Likud Partisinin meclis grup toplantısında konuşan Şaron, aşırı ırkçı siyonistlerin desteğini almak için planında değişiklik yapacağını söyledi. Yeni planını hükümet ve parlamentonun onayına sunacağını söyleyen Şaron, daha büyük destek toplayabilecek bir planla geleceğini kaydetti. Bu da Filistin toprağından daha geniş alanların ilhak edilmesi, katliam ve yıkım saldırılarına daha da ağırlık verilmesi anlamına geliyor. Planı hazırladıktan sonra yine Bushun huzuruna çıkacak olan Şaron, daha çok Filistinli çocuk öldürmek için yine emperyalist haydutların desteğini arkasına alacak.
Emperyalist/siyonist planlar Filistin halkına ağır bir bedel ödetiyor. Bu saldırılara destek olan ya da sessiz kalan İsraildeki Yahudi emekçiler de bu tutumlarının faturasını ödüyorlar. Siyonizm zehriyle bilinçleri bulandırılan İsrailliler, Şaron-Bush saldırganlığını destekledikleri sürece bölgeyi cehenneme çeviren zorbalara hizmet etmiş oluyorlar. Fakat bu durum emperyalist-siyonist planların başarıya ulaşmasını, dolayısıyla İsrail halkına vaadedilen huzurun gelmesini garantilemiyor.

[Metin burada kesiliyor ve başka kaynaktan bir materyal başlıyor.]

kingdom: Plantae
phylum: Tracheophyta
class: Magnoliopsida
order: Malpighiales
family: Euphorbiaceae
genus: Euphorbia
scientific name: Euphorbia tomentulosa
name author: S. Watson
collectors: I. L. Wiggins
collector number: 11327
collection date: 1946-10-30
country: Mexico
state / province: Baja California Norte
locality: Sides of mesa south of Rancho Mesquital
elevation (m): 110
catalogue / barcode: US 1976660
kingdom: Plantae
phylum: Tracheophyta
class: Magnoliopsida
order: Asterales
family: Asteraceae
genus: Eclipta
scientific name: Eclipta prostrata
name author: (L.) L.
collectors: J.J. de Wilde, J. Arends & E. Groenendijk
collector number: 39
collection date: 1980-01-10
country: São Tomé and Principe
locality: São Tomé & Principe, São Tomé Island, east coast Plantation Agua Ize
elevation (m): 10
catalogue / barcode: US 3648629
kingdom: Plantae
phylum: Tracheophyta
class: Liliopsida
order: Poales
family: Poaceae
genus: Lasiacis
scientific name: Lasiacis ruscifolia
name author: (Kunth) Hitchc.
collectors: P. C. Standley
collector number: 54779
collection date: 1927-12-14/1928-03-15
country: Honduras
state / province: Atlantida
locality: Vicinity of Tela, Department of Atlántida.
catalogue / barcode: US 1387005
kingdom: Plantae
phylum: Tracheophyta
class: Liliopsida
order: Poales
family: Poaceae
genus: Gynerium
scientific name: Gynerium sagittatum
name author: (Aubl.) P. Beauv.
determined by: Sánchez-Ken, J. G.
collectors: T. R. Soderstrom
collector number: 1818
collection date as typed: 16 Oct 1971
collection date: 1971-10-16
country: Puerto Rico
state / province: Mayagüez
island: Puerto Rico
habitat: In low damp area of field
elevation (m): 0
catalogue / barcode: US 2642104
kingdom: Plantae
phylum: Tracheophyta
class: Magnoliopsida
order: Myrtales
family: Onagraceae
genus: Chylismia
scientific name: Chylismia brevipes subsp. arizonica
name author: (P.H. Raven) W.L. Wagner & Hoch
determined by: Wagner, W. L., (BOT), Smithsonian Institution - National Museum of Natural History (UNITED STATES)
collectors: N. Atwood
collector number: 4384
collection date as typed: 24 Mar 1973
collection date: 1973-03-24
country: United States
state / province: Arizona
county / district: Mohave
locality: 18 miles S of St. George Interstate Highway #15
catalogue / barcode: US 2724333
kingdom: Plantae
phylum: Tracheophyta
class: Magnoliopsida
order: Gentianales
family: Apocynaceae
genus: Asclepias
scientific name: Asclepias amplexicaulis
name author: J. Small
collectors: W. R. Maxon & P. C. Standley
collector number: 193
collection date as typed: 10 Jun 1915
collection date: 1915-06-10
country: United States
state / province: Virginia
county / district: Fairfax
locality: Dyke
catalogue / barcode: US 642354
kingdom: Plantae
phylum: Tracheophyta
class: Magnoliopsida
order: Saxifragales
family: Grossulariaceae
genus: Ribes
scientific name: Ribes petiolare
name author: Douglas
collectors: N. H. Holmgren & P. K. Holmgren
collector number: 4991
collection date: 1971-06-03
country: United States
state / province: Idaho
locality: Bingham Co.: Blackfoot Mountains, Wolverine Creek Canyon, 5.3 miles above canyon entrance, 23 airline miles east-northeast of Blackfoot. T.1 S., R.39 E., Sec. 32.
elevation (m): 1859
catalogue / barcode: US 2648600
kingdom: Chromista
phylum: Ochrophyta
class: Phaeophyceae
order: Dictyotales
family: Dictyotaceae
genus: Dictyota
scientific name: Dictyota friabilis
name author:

Bölge halklarının ABD-İngiltere-İsrail haydutları önünde boyun eğmesi anlamına gelen Ortadoğu projesi, başta Filistin ve Irak halkları olmak üzere, bölgeki halkların direnişiyle karşılanacaktır. Siyonist cellatların kurşunlarıyla toprağa düşenlerin yerini dolduran Filistinli çocuklar ise, işgalden arınmış bir ülke hedefi gerçekleşene kadar, direnişin sembolü olma gururunu taşımaya devam edeceklerdir.
İsrail, Lübnan ve Suriyedeki Filistinli önderleri de katletmek için cellatlarını seferber ederken, Ortadoğu dörtlüsü New Yorkta toplandı. Filistin sorununun çözümü için kurulduğu iddia edilen dörtlü, ABD, BM, AB ve Rusyadan oluşuyor. Filistin sorununu çözme iddiası taşıyan oluşumun içinde yer alan emperyalist güçler İsrail barbarlığına karşı net bir tutum almadıkları gibi, Filistin direnişini terörizm kategorisine yerleştiriyorlar.
Sorunu tanımlarken bile gerçeği çarpıtan, siyonistlerin tarihsel ve güncel suçlarını görmezden gelenlerin Filistin sorununu çözemeyeceği açıktır. Filistin halkını Şaron-Bush planına razı olmaya zorlayan bu güçlerin tümü de bu mazlum halka karşı düşman konumundadır.
AGİT üyesi 55 ülkenin Berlinde gerçekleştirdiği konferans ise, siyonist barbarlığa verilen desteğin boyutunu çarpıcı bir şekilde göstermektedir. Bu konferans, emperyalist güçlerden çözüm bekleyen bazı Filistinli güçleri de bir kez daha hayal kırıklığına uğrattı. Yahudi Düşmanlığına Karşı Mücadele adıyla gerçekleşen konferansın zamanlaması asıl niyetleri açığa çıkarıyor. Bushun Şaron planına tam destek vermesinin ardından İsrail ordusunun katliamlarının doruğa çıktığı, Filistinli çocuklara hergün kurşun sıkıldığı, tecrit duvarı inşaatının devam ettiği bir dönemde AGİTin Yahudi düşmanlığına karşı mücadele etme görevini önüne koyması, Filistin sorununun, anti-semitik fikirlerin kabulü için kalkan olarak kullanılmaması gerekiğinin vaazedilmesi... Tüm bunlar söz konusu konferansın, siyonist vahşeti sahiplendiğinin dolaysız kanıtlarıdır.
Filistinli yazar Mahmud Nummaranın sözleriyle, İsrailin elinde Nazi eziyetine maruz kalan Filistinlilere dikkat çekmektense, İsrail vahşetine karşı çıkmanın anti-semitizm olacağını söylemek utanç vericidir. Görüldüğü üzere AGİT ve Ortadoğu dörtlüsü ırkçı siyonizmin hizmetindedir.